After falling steadily from 2014-2019, households savings got an unlikely boost of $200 billion in extra savings thanks to the COVID-19 lockdown. The sudden surplus in savings reached a 20-year high as well.
However, a vast portion of this surplus is in cash only. The total savings soared by a whopping 135 per cent during the lockdown months, a report by UBS said, adding now household savings constitute as much as 58 per cent of the gross capital formation while that of corporates is only 32 per cent.
The side-effects of lockdown resulted in expenditure cuts which translated into excessive savings by households all over the country. The sum of this savings accumulated into 200$ billion savings in financial assets, which is as a percentage of GDP is close to the peak seen a post-global financial crisis of 2008-09 and is still growing and is granular and broad-based, and not concentrated in the hands of the rich, according to analysts at UBS Securities India Sunil Tirumalai and Dipojjal Saha.

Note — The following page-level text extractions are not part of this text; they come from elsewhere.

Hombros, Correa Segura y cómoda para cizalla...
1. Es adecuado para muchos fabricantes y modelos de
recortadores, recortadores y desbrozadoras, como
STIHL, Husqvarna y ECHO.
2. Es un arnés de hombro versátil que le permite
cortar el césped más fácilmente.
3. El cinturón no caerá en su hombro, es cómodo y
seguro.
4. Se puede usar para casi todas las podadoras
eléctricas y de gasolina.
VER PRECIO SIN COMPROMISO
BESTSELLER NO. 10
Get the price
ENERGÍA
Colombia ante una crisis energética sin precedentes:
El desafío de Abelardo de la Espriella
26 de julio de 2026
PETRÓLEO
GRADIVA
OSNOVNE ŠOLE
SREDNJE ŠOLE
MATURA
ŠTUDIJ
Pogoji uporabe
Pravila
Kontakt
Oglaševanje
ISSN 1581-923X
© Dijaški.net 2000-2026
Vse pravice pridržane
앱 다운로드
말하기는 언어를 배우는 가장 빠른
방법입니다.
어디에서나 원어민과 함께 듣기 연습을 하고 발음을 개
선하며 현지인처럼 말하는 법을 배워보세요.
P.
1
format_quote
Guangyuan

Household savings have been a crucial part of the economy funding a third of the capital formation. Before rising steadily from 2019 end, financial surplus remained stable for the last seven to eight years.
Savings flowing into equity markets have picked up, but remain less than 5 per cent of the total savings. But this 5 per cent is much higher than the FPI inflows in the past two years combined, which jumped 25 per cent on-year in 2020.
This coupled with a steady drop in household borrowings since the ILFS crisis has meant that their net financial surplus is almost at a two-decade high. As a result, wealth is also close to multi-decade highs - with negligible help from asset appreciation, the report said.